A stray cigarette nearly ended in disaster June 1.
A smouldering cigarette butt, discarded in the loading zone beside the Snug Cove General Store, sent a nearby bush into flames, and risked jumping to the store and homes that were mere feet away.
General Store manager Nancy Lee was at the front counter at time. “I could smell something burning, but we’d had some work done on our compressors – I went out and couldn’t see anything,” she said.
She’d just made it back to the counter when local volunteer firefighter Eric Michener came running into the store and said there was a fire.
People in the baseball diamond beside the store had already spotted the reportedly tall flames and called 911.
Customers, bystanders and staff raced out to put out the fire. Lee estimates they had twelve people out there, just trying to save the store.
The fire was out before the fire truck even arrived, but locals were still shaken by the experience.
“It could have been catastrophic,” said Lee. “Had it been an hour later, it would have been a different story.” The fire happened at about 4:45 p.m., an hour later the loading doors to the alleyway would’ve been locked, and the impromptu fire brigade wouldn’t have been able to react with the speed necessary to put out the fire.
Fire season’s come early
An unusually dry May has prompted warnings to be fire aware.

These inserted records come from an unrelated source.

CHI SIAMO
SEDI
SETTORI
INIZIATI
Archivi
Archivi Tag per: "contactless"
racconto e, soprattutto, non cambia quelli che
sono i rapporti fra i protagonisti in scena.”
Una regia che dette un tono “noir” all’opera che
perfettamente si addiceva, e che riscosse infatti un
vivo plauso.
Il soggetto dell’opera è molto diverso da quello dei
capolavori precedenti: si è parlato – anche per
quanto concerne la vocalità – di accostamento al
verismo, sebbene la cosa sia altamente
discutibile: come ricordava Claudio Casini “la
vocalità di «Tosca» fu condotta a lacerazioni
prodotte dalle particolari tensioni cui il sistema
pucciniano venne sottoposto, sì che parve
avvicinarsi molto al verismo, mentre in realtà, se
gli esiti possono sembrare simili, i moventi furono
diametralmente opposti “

“We’re a month ahead of where we usually are when it comes to dryness,” says Fire Chief Ian Thompson.
When Thompson gets back from a firefighters conference in Victoria this week, the fire warning on-island will be switched to high, which means no campfires in public fire rings and pits, though residents can still apply for permits for backyard campfires. Under Metro Vancouver regulations, at high fire warning there’s no smoking permitted on trails, but Crippen Park’s fire danger rating is still listed as moderate.
This doesn’t mean people can be blasé about cigarettes and campfires.
Thompson said that in May alone the fire department received four calls, which is more calls than usual. Two of these calls were to campfires that weren’t totally extinguished – one on Mt. Collins and one at Seymour Bay.
Irresponsible smokers also worry Thompson, “You still see people discarding cigarettes out the car windows,” he said. “People have to be smart and safe.”
A gift for the heart
Now that the ashes have settled, the General Store is looking to thank the community for saving the business.
“If it wasn’t for our customers we wouldn’t be here,” said general manager Nancy Lee.
As a gift to the community, the store will be buying a defibrillator for the front of the building.
“We just want to express thanks and gratitude,” said Lee.